What is needed — Pick out each line of the material that contains the word "ejemplo" and copy those lines.
________
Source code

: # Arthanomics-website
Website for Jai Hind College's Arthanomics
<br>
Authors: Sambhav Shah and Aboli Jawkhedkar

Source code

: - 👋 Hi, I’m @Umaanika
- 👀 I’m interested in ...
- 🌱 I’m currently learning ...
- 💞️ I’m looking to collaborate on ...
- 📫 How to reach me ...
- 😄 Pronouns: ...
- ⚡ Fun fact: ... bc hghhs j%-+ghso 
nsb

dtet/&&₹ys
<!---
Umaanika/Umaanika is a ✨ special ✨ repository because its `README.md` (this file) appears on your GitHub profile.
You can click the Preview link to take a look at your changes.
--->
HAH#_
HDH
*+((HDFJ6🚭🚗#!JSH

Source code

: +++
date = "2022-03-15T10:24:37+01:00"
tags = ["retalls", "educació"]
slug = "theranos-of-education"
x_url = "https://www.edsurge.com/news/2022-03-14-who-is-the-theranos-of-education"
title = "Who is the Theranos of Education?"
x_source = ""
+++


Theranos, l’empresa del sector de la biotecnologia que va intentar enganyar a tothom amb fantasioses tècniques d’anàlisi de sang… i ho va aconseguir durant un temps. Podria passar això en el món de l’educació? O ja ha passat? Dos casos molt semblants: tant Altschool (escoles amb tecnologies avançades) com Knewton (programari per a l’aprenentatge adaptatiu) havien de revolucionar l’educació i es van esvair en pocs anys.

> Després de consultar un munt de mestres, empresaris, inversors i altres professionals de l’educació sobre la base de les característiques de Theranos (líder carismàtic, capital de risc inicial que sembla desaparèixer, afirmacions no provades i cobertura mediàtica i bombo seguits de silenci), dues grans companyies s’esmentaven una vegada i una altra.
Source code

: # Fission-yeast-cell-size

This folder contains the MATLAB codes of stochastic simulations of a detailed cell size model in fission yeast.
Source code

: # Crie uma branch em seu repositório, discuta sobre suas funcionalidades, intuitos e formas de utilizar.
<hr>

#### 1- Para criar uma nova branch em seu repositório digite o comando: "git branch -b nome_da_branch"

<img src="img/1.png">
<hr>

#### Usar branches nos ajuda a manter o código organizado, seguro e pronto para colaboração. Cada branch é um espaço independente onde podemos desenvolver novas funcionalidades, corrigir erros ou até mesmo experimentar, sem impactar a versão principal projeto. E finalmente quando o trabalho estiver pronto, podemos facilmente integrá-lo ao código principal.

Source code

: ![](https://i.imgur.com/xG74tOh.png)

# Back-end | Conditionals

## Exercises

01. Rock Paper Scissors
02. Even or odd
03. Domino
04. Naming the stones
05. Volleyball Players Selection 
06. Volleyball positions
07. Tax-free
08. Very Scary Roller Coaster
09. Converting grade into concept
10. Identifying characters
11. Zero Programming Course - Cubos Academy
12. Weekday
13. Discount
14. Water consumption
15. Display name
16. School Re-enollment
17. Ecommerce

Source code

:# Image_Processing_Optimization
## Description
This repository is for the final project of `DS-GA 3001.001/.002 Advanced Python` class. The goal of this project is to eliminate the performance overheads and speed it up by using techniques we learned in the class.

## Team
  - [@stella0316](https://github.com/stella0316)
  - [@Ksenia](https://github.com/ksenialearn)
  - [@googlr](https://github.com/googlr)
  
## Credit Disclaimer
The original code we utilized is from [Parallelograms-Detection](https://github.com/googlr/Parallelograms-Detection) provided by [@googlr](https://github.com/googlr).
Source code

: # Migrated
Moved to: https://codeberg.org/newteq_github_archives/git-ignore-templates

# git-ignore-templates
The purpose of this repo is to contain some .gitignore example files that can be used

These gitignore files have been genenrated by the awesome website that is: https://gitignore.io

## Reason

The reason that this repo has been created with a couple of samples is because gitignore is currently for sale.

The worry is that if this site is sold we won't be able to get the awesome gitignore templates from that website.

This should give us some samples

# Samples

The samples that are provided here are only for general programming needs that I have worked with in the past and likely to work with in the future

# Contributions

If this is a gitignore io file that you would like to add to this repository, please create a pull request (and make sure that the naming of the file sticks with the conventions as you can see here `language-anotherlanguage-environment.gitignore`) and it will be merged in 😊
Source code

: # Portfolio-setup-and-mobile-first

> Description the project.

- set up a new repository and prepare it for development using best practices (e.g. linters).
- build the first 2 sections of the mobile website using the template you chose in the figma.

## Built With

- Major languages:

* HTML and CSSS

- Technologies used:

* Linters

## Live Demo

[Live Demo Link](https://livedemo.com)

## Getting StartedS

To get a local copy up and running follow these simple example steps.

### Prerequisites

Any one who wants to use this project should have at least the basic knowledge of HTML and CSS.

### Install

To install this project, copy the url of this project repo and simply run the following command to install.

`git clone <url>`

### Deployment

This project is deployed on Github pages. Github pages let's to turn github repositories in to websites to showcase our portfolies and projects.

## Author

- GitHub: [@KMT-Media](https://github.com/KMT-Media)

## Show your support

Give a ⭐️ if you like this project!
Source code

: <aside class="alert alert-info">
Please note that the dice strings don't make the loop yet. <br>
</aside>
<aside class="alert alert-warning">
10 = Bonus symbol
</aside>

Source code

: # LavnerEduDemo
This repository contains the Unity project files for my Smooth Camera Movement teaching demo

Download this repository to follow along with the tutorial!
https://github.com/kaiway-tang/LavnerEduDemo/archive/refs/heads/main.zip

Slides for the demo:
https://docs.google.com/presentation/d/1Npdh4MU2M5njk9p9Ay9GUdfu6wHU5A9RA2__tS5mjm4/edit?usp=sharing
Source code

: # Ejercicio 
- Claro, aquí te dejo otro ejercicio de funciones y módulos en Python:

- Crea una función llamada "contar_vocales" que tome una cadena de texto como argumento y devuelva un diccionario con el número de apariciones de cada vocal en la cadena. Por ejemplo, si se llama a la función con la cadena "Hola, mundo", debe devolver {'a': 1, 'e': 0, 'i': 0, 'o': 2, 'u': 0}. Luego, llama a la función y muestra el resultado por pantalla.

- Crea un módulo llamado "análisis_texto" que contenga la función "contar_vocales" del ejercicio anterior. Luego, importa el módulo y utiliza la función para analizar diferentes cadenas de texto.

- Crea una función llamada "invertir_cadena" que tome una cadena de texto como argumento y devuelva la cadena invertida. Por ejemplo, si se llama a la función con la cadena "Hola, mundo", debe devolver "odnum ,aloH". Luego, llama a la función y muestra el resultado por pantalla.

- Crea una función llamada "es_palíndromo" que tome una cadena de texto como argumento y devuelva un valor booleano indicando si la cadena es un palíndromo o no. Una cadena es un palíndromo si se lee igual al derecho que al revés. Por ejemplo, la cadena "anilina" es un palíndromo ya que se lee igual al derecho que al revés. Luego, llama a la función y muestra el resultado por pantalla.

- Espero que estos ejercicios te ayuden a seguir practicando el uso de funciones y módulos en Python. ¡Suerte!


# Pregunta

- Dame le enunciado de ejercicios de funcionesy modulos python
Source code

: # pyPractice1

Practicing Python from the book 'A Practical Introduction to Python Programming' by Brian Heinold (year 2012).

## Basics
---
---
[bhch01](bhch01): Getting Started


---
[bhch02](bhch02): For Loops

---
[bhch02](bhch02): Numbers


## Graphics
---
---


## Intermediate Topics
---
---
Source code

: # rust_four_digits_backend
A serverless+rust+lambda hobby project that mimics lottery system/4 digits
________
Solution for this exercise —
- Crea una función llamada "contar_vocales" que tome una cadena de texto como argumento y devuelva un diccionario con el número de apariciones de cada vocal en la cadena. Por ejemplo, si se llama a la función con la cadena "Hola, mundo", debe devolver {'a': 1, 'e': 0, 'i': 0, 'o': 2, 'u': 0}. Luego, llama a la función y muestra el resultado por pantalla.
- Crea una función llamada "invertir_cadena" que tome una cadena de texto como argumento y devuelva la cadena invertida. Por ejemplo, si se llama a la función con la cadena "Hola, mundo", debe devolver "odnum ,aloH". Luego, llama a la función y muestra el resultado por pantalla.
- Crea una función llamada "es_palíndromo" que tome una cadena de texto como argumento y devuelva un valor booleano indicando si la cadena es un palíndromo o no. Una cadena es un palíndromo si se lee igual al derecho que al revés. Por ejemplo, la cadena "anilina" es un palíndromo ya que se lee igual al derecho que al revés. Luego, llama a la función y muestra el resultado por pantalla.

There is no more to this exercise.